В этот раз заглянуть мумии в зрачки не удалось из-за произведённого ею шума — пронзительного скрипа резко отброшенного назад кресла, сердитого хруста костей в коленных сгибах и дрожащего от негодования вскрика:
— Вон!
28. Печаль умеет плавать
В течение нескольких часов жизнь казалась мне восхитительной.
Между тем, ещё до того, пока день остыл, во мне начала набухать печаль.
Я попробовал утопить её в коньяке, но, подобно многим другим до меня, выяснил, что печаль умеет плавать. Ночью мне снова приснился хайвей, перехваченный жгутом низкого моста и пустынный, как синяя аорта, из которой вытекла жизнь.
На мосту, как грачи на проводе, скучали прильнувшие к перилам одинокие ротозеи, дожидавшиеся обещанного праздника — смертного боя безумных «Ягуаров». Картина была столь же унылой, сколь мёртвой бывает только заставка на экране закончившей передачи телестанции.
Перед рассветом в этот безжизненный кадр протолкнулся, наконец, гул знакомых моторов — и скоро всё пространство наполнилось надсадным рёвом автотурбин. Когда звукам было уже некуда деться, внизу на хайвее вспыхнули в полутьме два «Ягуара». Через несколько секунд они вдруг как бы замерли и, вскочив на дыбы, вцепились друг в друга с пронзительным скрежетом. После глухого — как пробка из бутылки — взрыва над хайвеем взметнулся столб серебристого пламени, сразу же распавшийся в шипящий дождь из брызг бургундского.
Изгнанием из «Голоса» дело не закончилось.
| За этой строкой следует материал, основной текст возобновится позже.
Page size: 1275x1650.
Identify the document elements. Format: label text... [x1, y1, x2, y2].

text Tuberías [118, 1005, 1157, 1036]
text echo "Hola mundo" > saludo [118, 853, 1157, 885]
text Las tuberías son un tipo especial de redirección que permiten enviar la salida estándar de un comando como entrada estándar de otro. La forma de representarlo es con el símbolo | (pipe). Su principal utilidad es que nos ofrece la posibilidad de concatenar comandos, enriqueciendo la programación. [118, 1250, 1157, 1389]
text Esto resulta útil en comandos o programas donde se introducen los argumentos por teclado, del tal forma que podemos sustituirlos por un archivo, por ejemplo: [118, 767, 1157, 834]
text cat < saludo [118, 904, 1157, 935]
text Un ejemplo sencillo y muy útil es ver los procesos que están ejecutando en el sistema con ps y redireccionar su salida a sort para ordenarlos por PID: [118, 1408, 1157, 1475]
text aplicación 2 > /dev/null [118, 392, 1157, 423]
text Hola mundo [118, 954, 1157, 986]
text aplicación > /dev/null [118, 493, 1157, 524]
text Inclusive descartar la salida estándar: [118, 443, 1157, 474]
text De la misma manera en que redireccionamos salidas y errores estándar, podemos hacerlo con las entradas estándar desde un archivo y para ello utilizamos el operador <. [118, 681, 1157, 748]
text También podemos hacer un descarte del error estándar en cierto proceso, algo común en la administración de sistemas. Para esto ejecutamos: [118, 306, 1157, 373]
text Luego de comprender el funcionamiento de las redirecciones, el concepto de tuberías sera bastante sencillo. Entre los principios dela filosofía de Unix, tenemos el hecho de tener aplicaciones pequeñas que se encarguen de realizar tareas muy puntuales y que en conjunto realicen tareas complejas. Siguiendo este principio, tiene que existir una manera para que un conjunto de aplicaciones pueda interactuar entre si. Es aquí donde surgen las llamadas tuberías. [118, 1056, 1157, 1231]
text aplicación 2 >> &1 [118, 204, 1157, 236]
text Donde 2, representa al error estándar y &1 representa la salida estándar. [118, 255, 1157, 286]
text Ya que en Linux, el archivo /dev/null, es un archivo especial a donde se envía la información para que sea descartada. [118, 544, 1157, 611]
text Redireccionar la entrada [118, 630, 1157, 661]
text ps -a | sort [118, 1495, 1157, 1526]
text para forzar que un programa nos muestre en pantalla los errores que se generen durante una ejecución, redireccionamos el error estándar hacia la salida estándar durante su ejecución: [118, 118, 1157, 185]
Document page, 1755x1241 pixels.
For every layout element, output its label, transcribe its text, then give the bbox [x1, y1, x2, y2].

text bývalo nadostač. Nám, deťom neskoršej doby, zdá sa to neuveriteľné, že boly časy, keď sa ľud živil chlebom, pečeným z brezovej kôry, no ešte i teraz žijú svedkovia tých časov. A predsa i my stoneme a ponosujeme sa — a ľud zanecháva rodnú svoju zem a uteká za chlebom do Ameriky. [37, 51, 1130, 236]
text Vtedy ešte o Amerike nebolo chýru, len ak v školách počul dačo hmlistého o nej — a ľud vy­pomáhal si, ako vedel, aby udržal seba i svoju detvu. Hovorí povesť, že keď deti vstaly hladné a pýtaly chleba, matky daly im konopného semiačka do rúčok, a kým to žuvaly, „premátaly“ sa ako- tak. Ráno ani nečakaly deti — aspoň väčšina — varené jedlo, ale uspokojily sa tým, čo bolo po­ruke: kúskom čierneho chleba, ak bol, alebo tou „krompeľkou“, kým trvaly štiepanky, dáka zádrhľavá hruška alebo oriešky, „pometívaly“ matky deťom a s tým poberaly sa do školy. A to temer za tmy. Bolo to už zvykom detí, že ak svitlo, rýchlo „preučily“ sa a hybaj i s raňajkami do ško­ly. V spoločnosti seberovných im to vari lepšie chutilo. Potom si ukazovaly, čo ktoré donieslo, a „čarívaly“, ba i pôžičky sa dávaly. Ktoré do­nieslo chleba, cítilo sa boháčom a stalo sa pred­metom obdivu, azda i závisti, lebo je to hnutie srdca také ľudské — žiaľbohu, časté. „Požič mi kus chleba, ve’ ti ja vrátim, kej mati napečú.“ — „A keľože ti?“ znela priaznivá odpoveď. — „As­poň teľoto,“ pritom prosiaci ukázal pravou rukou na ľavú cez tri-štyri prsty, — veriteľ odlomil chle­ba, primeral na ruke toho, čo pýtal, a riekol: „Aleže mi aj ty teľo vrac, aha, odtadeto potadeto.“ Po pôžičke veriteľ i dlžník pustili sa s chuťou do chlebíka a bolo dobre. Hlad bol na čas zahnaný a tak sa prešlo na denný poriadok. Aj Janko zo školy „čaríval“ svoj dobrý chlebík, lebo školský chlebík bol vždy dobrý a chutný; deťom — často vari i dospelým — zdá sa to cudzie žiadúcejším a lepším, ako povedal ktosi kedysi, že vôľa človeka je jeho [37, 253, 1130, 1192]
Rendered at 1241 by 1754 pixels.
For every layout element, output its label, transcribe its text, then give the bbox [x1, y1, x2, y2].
Пришлось оставить семью в столице, перебраться — вместе с моим «Бьюиком» — в Нью-Йорк и пристроиться там в кар-сервисе «Восемь с половиной». Названием контора была обязана не придирчивому подсчёту нанятых ею автомобилей, а тому, что управляющий работал когда-то помрежом над одноимённым фильмом Феллини…
Первый месяц был восхитителен: аэропорты, вокзалы, пассажиры, анекдоты и возбуждающее одиночество в манхэттенских ущельях! В складку над дверью я заложил мезузу из моей петхаинской квартиры, в результате чего «Бьюик» стал походить сразу на родительский дом и на моторизированную синагогу. Позже ото всего этого начало тошнить, ибо всё стало повторяться. Даже анекдоты.